• [SOURCE EXCERPT]
Mobile Image Blur Detection with Machine Learning

From Python Prototype to JavaScript Web App

--

As Chief Data Officer at snapADDY, I’m responsible for various tasks related to Data Science and Machine Learning. Mostly, this means working on our pipeline for parsing contact information from unstructured text. But from time to time, some interesting side projects come up as well. This is the story of one of them.

Let’s start with a short problem description. Among other things, snapADDY builds products that scan and parse business cards. The first step, of course, is to take a photo of the business card in question. This is usually done out in the field, using our apps on a smartphone or tablet.

However, people sometimes tend to take blurry images (e.g. when they’re in a hurry etc.). This results in our OCR engine not being able to properly recognize the text on the card, which in turn screws up the whole subsequent recognition pipeline. To avoid this problem, we decided to add a blur detection to our apps’ camera view and immediately warn the user if he or she took a blurry photo.

Goal: Provide instant feedback if a user takes a blurry photo.

In this project, we followed a two-step development approach:

  • first, build a prototype in Python (since it has nice libraries for image processing and machine learning readily available)
  • second, port what’s necessary for production to JavaScript (since our apps are built with Ionic)

Image Processing

Step one, before even thinking about algorithms and implementations, was to get our hands on test data. In my experience, this is a best practice that should be observed at any research & development task:

Try to obtain realistic test data as early as possible.

• [DATA EXCERPT]
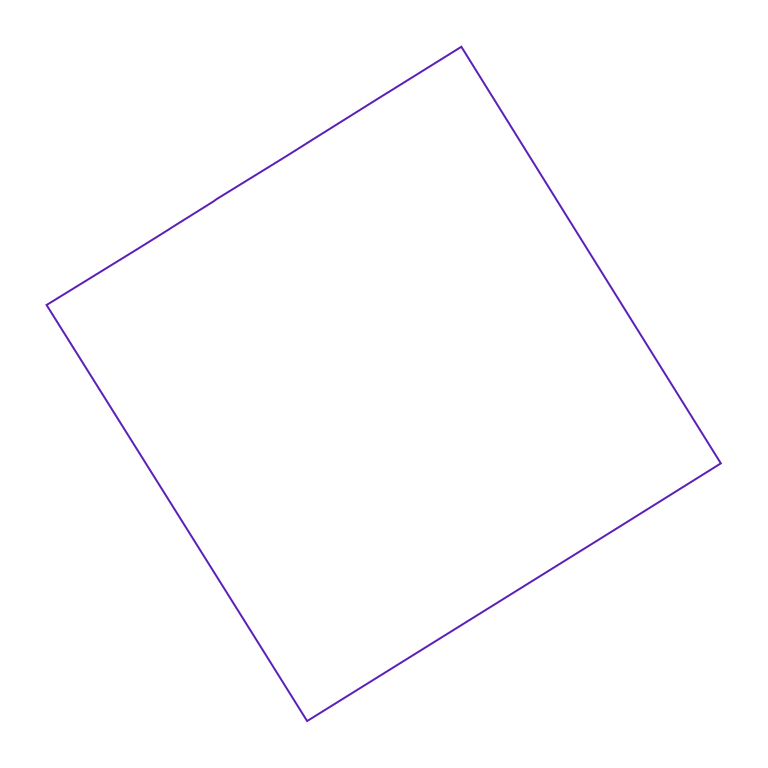 Washington, Kansas, United States of America (Mercator projection), rotated 328°
{"feature_id": "52423323B79876841962369", "entity_name": "Washington", "entity_type": "district", "adm_level": 2, "iso_a3": "USA", "parent_name": "United States of America", "parent_adm1": "Kansas", "projection": "mercator", "projection_center": [-97.1, 39.784], "detail": "fine", "context": "isolated", "style": "outline", "palette": "violet", "viewbox_px": 768, "rotation_deg": 328, "n_neighbors": 0, "source": "geoboundaries", "source_scale": "gbopen_adm2", "svg_char_len": 478}
<svg xmlns="http://www.w3.org/2000/svg" viewBox="0 0 768 768"><g transform="rotate(328 384 384)"><path d="M139.7,138.2L140.2,531.2L140.2,629.1L495.7,629.8L627.6,629.8L627.9,335.5L628.3,139.0L569.3,138.9L568.2,138.9L565.4,138.9L563.5,138.9L532.6,138.8L532.4,138.8L451.9,138.9L433.2,139.0L416.8,139.0L340.3,138.5L336.3,138.8L302.2,138.8L286.3,138.8L284.4,138.9L247.3,138.9L156.1,138.3L155.6,138.3L139.8,138.2L139.7,138.2Z" fill="none" stroke="#5b21b6" stroke-width="2"/></g></svg>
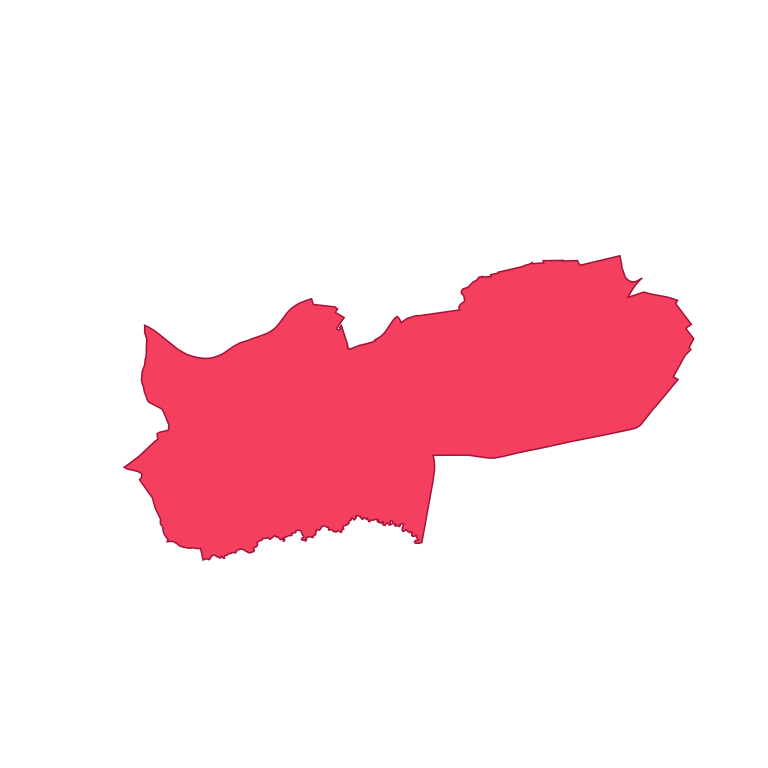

• [BRIEF 1]
Reproduce everything in the blur detection write-up from "However, people sometimes" down to "learning readily available)", switching "blurry photo" to "shaky photo".
• [BRIEF 2]
According to the blur detection write-up, what are snapADDY's apps built with?

• [COMPLETE OUTPUT 1]
However, people sometimes tend to take blurry images (e.g. when they’re in a hurry etc.). This results in our OCR engine not being able to properly recognize the text on the card, which in turn screws up the whole subsequent recognition pipeline. To avoid this problem, we decided to add a blur detection to our apps’ camera view and immediately warn the user if he or she took a shaky photo.

Goal: Provide instant feedback if a user takes a shaky photo.

In this project, we followed a two-step development approach:

  • first, build a prototype in Python (since it has nice libraries for image processing and machine learning readily available)

• [COMPLETE OUTPUT 2]
Ionic.